Aud ekhad Mikey!” I heard one of the security officers shout out. “Another Mikey.” I kept hearing the name “Mikey” back and forth, until I realized something: I was a Mikey. We were all Mikey—all of us with the Jerusalem residency cards. We were burdensome because the process for us would entail a more intensive security check.

After we had stood in place for about 15 minutes with the security machine visible just in front of us, one of the guards approached and looked through our boarding passes. They were checking whose departure was the soonest. Mine was not, as I had arrived to the airport early, and this meant I would have to wait longer.

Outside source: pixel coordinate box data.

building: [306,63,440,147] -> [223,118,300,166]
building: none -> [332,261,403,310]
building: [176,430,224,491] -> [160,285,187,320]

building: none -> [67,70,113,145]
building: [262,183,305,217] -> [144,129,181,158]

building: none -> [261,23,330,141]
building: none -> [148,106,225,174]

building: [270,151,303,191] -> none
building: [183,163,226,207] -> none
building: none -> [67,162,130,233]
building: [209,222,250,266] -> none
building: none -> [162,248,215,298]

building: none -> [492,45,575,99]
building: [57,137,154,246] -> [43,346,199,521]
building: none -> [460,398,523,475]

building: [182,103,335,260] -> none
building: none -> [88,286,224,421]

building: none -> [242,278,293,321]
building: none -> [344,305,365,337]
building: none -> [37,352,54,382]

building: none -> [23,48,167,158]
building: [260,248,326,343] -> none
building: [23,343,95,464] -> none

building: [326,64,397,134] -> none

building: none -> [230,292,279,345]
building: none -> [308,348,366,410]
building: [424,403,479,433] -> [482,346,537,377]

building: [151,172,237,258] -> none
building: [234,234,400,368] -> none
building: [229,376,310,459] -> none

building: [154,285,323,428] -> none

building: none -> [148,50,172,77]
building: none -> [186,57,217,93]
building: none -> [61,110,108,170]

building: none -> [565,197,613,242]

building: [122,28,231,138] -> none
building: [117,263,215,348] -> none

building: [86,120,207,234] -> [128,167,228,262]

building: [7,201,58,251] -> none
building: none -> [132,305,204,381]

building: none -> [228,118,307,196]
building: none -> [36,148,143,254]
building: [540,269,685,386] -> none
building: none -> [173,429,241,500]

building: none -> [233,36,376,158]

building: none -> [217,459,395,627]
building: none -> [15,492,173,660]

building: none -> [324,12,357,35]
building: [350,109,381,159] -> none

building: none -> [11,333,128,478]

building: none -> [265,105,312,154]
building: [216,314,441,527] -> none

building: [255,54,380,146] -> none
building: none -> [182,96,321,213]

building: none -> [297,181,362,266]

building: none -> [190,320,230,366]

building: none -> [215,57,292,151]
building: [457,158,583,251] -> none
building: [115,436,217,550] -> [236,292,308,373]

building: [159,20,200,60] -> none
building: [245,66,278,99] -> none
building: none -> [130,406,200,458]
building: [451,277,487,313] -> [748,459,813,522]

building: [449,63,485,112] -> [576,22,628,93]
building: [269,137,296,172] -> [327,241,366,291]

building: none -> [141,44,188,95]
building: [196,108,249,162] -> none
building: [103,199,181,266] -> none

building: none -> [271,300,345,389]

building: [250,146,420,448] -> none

“I Am Mikey. We Are Mikey.”

As we were waiting on that line, I realized two things: The first was that the airport was not, in fact, full of Arabs, but rather that they had collected all the Arabs together in one line for the intensive security check.

From where we were standing, we could not see the other passengers, all of whom were passing through smoothly with no questions asked. However, we could see some foreigners on the right side who were being interrogated. One of the security persons was asking a Norwegian-looking lady if she was Jewish or not. “Why are you asking?” the lady answered, and they told her to “please just answer.”

As I watched the travelers, I was sure the foreigners we could see probably got a “5” security rating, which meant they would go through questioning and checking. Meanwhile, our line, full of Arabs, was certainly a solid “6”: This meant that every single item in our carry-ons had to be searched.

“Every single item” means anything and everything one is carrying. For me, this meant not only my book but pages inside the book, my money, keys, and glasses. My shoes were taken away, as was my phone. The security (20-year-old men and women) told me I must sit down, with bare feet, and wait for my possessions. One of them hung my travel document behind the machines: It stayed there, out of my reach, for a little over half an hour—along with the documents of some other “Mikeys.”

That was the second thing I realized: That we, carriers of the laissez-passer documents (which Jerusalem Palestinians must use), were referred to as “Mikeys.” I was Mikey, as were the others with this “problematic paper” that entailed an extreme security check. It didn’t matter if the Mikey was a woman or a man; if the Mikey spoke Hebrew or not; if the Mikey looked suspicious or friendly. It doesn’t matter what type of books a Mikey reads, or how much money a Mikey carries, or what type of clothes a Mikey wears, or what a Mikey does for a living. As long as a person carries this type of travel document, this person is a Mikey.

Recovery: Back to Shopping

At some point, as I was waiting for my shoes, the security men grabbed my bare feet and searched them. They then took me to a small room and searched under my pants. They also searched though my hair and my shirt. After this, I was demanded to stand at the machine, where I had to step on two feet-drawings and hold my arms up high.

“OK,” I was told eventually, and was given my travel document back.

I crossed through the terminal and entered the wide area, full of the now-open shops and cafés on the way to the departure gates. For a moment, I did not feel like shopping at the Israeli duty-free market. A part of me felt awkward about shopping in the same place where I had just been strip-searched.

But a part of me wanted to recover from this humiliating experience and resume my agency as a normal human being. The awkward feeling dissipated once I remembered that the deal on cigarettes was good. I also decided to buy perfume for my wife—lest I forget to do that on the way back.